Water is the most limited resource in the SDNM. There are no perennial streams within its boundaries. Rainfall is the only natural source of water available to plants and wildlife. Water temporarily flows through the arroyos during the rainy seasons and can be stored in tanks or tinajas or charcos.
Tinajas are basins caved out of bedrock by the erosional power of water. They vary in volume from a few gallons to hundreds of gallons and provide the only freshwater for many miles. Sometimes these tinajas are filled with sand. Thus the origin of the name of the Sand Tanks Mountains, in the SDNM. So important were theses tanks that many geographical locations in southern Arizona derive their names, for example the White Tank Mountains, west of Phoenix, Tinajas Altas Mountains in the southwest corner of Arizona near Yuma.
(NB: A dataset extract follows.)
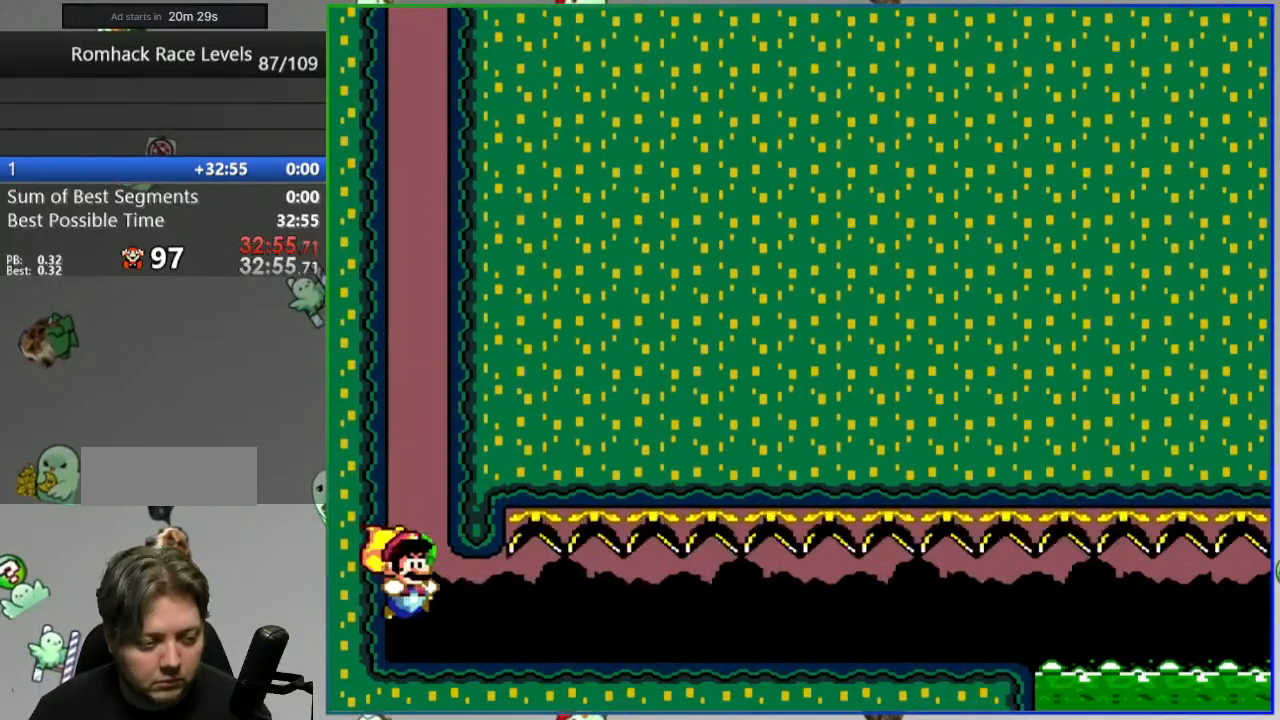
{"buttons": ["Y", "DPAD_RIGHT"], "events": []}
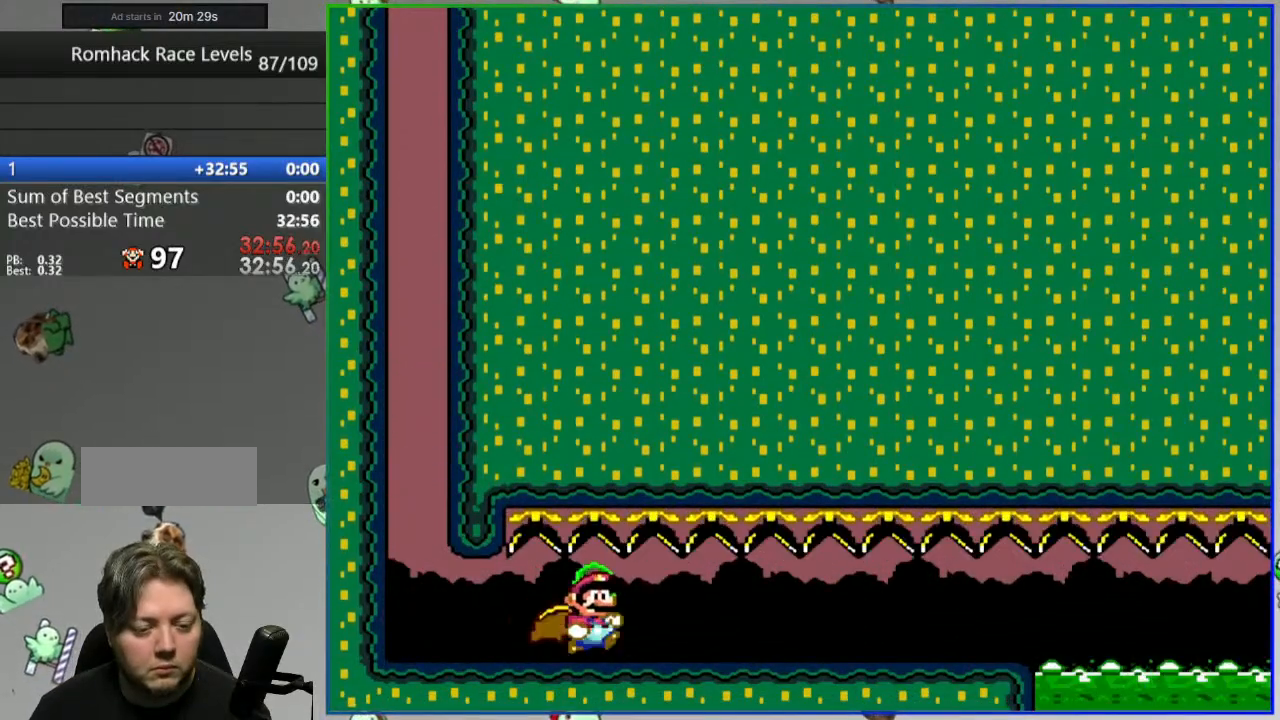
{"buttons": ["Y", "DPAD_RIGHT"], "events": []}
Charcos are large puddles, earthen tanks, formed in the soil. Commonly known as cow tanks, they are human made and are found in areas where livestock operations are undertaken. Charcos attract native wildlife and are good places to catch a glimpse of a mule deer during the warmer times of the year.
Plants store most of the water found in the SDNM. Desert plants have evolved mechanisms to store and use water efficiently. Desert animals have evolved to use water efficiently through behavioral and physiological means Several species of animals, such as the kangaroo rat get all the water they need from the seeds they eat and much of the year mule deer and bighorn sheep get their water from the plants they eat. All animals avoid the being out during the hottest part of the day by staying in the shade, found in arroyos, or in a burrow underground. Many are nocturnal.
Rainfall in the SDNM ranges from about 3 or 4-inches per year in the drier portions and as high as 7 or 8 – inches in the wetter regions. Rainfall distribution is sporadic in the Sonoran Desert. One area may receive several inches of rain from a brief thunderstorm whereas a desert plain or mountain two miles away will receive none. Plants do not move so they are stuck, but birds, mule deer, bighorn sheep, lions and coyotes to name a few will travel to the areas where it recently rained. Most of the time the rainfall quickly infiltrates into the sediment to be taken in by plants or during the summer evaporates. Coyotes are known to dig into the sand of arroyos for water. Birds and other creatures often take advantage of their resourcefulness.